Maryland baseball left fielder Marty Costes was hitless in his past 18 attempts, but when right-hander Sam Messina’s pitch grazed the junior’s arm to lead off the third inning, his aggressiveness on the bases helped jumpstart a sputtering Terps offense.

Costes nabbed second on the first pitch after his free pass, and he swiped third during the same at-bat before second baseman Nick Dunn drove him in with a double. That sequence uncorked enough of the high-powered offense the Terps displayed against Tennessee last weekend to capitalize on a low-scoring Army side.

After Maryland squandered solid starts from Taylor Bloom and Tyler Blohm with consecutive four-hit outings on Friday and Saturday, the Terps’ patient approach at the plate, resulting in eight walks, secured its 6-3 victory Sunday and avoided a series sweep to Army.

“We kind of throw traditional baseball rules out the window and even if we’re down, I think part of what makes us good is forcing pressure,” coach Rob Vaughn said. “The fact that [Costes] was able to embody that, I mean, stealing second, stealing third, getting there and being aggressive, really sets the tone for the rest of the week.”

Dunn supplied two of Maryland’s six hits, and right fielder Randy Bednar powered his first collegiate home run in the seventh.

Maryland couldn’t crack starters Tyler Giovinco and Matt Ball on Friday or Saturday. In Army’s season-opening series against Michigan in mid-February, the right-handers lasted for a combined 8 1/3 innings, allowing seven runs.

In the Black Knights’ win Friday, Giovinco surrendered two runs in 6 1/3 innings, while Ball pitched 7 2/3 scoreless frames Saturday.

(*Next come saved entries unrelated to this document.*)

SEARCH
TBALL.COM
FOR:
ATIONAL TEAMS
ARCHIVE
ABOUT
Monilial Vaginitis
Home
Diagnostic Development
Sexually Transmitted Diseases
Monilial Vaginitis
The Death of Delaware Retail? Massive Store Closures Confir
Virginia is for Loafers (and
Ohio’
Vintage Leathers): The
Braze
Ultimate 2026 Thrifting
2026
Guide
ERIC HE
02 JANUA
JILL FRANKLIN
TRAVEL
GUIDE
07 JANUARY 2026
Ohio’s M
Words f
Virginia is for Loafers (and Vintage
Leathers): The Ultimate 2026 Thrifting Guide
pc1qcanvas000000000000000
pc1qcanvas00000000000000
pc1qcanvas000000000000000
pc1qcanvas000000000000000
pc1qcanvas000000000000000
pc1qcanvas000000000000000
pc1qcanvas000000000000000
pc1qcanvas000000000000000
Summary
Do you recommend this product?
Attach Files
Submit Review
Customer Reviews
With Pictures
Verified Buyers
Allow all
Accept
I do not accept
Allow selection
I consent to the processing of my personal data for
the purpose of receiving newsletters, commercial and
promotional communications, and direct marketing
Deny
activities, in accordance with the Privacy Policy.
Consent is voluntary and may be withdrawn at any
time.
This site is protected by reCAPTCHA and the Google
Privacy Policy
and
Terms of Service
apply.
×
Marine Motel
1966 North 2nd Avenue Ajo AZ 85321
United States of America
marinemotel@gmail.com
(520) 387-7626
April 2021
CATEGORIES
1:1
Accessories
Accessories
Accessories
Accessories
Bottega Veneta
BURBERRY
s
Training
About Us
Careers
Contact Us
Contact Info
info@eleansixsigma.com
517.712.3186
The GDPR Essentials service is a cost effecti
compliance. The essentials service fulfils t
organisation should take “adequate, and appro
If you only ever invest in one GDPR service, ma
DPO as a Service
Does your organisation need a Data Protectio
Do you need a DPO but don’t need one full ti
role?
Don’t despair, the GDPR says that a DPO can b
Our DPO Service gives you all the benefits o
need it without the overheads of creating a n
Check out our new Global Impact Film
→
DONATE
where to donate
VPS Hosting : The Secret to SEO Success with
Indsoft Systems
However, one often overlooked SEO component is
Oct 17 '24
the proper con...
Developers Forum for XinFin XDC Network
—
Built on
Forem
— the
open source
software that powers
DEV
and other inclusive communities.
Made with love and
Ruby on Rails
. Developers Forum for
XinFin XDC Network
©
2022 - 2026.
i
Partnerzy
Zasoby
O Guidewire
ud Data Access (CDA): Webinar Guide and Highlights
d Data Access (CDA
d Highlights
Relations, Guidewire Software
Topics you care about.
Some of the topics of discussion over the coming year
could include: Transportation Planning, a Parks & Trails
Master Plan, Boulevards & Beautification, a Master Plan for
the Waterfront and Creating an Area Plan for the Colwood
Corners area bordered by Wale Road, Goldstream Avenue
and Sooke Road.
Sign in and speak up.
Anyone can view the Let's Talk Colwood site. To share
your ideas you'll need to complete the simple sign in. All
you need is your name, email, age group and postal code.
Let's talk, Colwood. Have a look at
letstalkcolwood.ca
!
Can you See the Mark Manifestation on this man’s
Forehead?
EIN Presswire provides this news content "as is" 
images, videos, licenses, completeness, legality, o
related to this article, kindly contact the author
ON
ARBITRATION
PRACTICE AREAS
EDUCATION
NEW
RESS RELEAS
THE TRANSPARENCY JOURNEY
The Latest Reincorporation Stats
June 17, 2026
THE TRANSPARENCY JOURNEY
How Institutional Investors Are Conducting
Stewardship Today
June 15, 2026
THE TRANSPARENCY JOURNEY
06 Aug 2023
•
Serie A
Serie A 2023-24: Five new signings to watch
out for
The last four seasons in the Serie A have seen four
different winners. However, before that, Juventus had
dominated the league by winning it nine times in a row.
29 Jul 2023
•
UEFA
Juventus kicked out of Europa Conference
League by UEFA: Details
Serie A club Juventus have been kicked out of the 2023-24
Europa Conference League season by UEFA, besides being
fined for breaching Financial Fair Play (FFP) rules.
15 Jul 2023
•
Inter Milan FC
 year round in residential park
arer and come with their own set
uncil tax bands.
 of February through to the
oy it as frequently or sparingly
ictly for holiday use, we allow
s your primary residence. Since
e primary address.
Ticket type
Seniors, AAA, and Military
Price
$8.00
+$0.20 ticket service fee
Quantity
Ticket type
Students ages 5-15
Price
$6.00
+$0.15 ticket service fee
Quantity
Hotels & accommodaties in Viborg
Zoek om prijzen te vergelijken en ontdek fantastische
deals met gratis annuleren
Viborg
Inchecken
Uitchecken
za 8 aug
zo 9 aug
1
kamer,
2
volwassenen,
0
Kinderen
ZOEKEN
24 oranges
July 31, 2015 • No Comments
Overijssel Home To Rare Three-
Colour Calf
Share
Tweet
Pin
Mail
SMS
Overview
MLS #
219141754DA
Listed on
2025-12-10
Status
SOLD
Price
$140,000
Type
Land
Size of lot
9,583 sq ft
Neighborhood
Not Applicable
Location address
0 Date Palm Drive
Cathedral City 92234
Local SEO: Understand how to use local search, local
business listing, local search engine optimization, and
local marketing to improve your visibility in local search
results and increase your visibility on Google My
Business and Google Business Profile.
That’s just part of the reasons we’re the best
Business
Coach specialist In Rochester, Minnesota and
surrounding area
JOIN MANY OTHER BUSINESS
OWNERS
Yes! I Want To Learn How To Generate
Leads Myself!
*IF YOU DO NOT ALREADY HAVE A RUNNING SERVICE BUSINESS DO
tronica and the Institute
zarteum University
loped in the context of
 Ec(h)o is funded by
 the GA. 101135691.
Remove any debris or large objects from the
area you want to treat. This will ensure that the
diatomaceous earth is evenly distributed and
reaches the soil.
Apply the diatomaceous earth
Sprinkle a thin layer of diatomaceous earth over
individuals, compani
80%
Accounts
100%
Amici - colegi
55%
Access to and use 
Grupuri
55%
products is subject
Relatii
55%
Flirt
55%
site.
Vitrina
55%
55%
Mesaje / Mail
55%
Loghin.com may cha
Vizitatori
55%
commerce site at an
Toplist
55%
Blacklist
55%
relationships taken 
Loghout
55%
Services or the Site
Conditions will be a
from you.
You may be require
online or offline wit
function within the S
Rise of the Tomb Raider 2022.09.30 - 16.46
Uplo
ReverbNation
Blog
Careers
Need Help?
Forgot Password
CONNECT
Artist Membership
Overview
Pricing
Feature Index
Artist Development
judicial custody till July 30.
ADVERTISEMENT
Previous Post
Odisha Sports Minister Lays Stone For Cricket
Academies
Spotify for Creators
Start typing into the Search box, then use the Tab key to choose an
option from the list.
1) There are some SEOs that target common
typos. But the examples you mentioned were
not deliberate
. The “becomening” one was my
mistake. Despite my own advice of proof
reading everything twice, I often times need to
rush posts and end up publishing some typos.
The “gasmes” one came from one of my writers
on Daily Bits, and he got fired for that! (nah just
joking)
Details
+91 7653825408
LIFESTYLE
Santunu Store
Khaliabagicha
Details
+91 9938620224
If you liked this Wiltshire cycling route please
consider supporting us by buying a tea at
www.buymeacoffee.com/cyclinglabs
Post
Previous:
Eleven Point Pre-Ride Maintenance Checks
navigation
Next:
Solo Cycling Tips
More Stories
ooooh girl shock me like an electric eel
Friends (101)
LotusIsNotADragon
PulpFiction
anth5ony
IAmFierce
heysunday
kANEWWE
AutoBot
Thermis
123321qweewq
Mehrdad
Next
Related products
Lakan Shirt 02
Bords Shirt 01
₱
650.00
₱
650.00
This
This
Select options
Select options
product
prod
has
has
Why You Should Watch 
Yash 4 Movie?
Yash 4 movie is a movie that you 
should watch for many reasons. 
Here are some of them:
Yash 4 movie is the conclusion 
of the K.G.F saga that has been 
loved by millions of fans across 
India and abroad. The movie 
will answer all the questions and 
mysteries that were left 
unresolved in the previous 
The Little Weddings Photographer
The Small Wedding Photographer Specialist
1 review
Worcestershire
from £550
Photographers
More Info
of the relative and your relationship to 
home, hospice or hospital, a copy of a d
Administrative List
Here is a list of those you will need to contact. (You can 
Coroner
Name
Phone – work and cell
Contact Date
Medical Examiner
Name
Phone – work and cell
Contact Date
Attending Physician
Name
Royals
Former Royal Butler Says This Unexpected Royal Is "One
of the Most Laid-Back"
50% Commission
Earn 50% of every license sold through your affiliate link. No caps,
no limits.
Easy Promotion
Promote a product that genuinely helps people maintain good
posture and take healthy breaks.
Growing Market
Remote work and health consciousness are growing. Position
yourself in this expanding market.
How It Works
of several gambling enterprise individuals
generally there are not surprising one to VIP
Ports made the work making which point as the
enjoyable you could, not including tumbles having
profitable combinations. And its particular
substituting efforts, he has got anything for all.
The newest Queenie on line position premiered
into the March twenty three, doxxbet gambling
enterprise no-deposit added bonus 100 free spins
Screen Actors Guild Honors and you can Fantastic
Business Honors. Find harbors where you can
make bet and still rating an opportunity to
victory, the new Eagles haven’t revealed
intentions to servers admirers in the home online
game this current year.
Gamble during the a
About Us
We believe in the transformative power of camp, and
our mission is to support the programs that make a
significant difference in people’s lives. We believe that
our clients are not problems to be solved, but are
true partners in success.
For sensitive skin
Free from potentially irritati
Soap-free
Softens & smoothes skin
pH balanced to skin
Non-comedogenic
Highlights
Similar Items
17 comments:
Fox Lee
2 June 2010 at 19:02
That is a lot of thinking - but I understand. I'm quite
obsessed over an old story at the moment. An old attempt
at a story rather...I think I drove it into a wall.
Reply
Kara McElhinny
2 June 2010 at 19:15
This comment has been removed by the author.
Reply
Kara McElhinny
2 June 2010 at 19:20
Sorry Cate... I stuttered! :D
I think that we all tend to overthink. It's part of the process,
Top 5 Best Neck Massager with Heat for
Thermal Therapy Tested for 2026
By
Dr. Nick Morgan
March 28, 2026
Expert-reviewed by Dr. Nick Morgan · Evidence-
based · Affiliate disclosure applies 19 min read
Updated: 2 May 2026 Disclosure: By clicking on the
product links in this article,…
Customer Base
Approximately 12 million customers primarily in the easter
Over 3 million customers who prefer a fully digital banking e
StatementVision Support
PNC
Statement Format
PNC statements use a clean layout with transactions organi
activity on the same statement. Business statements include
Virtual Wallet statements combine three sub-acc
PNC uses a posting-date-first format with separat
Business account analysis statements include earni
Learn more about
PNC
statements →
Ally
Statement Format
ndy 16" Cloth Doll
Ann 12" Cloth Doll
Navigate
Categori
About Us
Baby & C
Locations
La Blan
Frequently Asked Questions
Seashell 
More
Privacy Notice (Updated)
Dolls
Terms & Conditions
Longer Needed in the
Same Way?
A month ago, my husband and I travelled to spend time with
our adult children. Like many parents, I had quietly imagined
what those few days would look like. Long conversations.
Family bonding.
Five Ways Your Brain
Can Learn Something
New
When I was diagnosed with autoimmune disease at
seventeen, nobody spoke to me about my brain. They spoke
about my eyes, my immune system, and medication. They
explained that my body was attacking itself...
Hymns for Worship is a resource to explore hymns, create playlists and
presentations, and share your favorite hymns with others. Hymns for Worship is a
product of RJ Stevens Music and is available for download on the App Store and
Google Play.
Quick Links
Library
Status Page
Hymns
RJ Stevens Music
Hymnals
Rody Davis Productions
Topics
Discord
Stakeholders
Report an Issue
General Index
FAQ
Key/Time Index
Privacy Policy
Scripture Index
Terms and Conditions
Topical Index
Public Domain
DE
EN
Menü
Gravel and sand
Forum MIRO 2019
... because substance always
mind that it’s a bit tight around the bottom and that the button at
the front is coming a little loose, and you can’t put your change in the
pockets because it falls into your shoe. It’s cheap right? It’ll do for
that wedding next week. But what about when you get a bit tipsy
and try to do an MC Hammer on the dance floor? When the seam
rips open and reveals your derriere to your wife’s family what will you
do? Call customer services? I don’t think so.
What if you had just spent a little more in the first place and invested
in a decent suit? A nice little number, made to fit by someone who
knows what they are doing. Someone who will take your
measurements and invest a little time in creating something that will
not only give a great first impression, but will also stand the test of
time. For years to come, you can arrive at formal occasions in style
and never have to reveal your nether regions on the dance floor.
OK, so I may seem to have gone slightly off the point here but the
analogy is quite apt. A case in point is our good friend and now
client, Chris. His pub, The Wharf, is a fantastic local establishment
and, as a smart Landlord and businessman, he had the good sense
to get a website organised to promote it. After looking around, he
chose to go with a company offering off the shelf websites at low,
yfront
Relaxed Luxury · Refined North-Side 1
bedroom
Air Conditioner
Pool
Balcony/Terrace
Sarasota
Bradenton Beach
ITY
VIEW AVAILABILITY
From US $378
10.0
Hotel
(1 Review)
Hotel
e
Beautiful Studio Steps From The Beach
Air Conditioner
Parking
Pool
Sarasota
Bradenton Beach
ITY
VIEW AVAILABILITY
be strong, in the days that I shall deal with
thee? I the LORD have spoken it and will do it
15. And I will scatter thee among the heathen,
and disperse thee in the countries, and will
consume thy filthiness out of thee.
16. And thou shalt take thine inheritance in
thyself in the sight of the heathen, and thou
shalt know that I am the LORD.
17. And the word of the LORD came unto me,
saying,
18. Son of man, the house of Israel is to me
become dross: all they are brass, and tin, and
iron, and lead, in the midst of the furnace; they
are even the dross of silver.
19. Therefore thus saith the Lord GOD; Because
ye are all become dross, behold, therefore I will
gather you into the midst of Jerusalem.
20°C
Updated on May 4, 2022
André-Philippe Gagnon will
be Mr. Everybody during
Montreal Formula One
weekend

“The first two days we were almost a little too aggressive,” first baseman Kevin Biondic said. “We were still as aggressive [Sunday], but we got more, or better, pitches to look for.”

Messina was also roughed up in 3 1/3 innings facing the Wolverines, but the Terps’ early aggression failed to take advantage of Messina’s erratic pitching.

When Costes was hit in the third, it marked the end of Messina’s command. The junior right-hander’s wild pitch plated Dunn from third later in the frame, and he hit three more batters during his 4 2/3 innings.

“[Hitting coach Matt] Swope and Vaughn,” Bednar said, “they always preach, ‘Pass it on to the next guy.'”

Biondic tripled to lead off the fourth and later scored on a groundout. Maryland took a 4-3 lead after Messina (0-2, 9.00 ERA) walked in a run on loaded bases.

Bednar then launched a home run to left field to give the Terps a two-run lead before walking in another run in the eighth, setting up right-hander John Murphy’s six-out save.

After right-hander Hunter Parsons (0-1, 14.14 ERA) was shelled in his season debut against Tennessee, allowing eight runs in one inning, he rebounded with a solid relief appearance in the Terps’ loss to William & Mary on Wednesday and retired Army in order in the first Sunday.

Two relievers sprinted from Maryland’s dugout to warm up in the second as Army center fielder Jacob Hurtubise hit a two-RBI single to lace Parsons’ promising start with doubt. But despite allowing three runs, Parsons completed 4 2/3 innings, surrendering three hits and five walks in his no decision. Maryland’s bullpen closed the door in the series finale.

“He gave us a chance to win today,” Biondic said. “Maybe it wasn’t his best inning, that second inning, but he came back the rest just dominant.”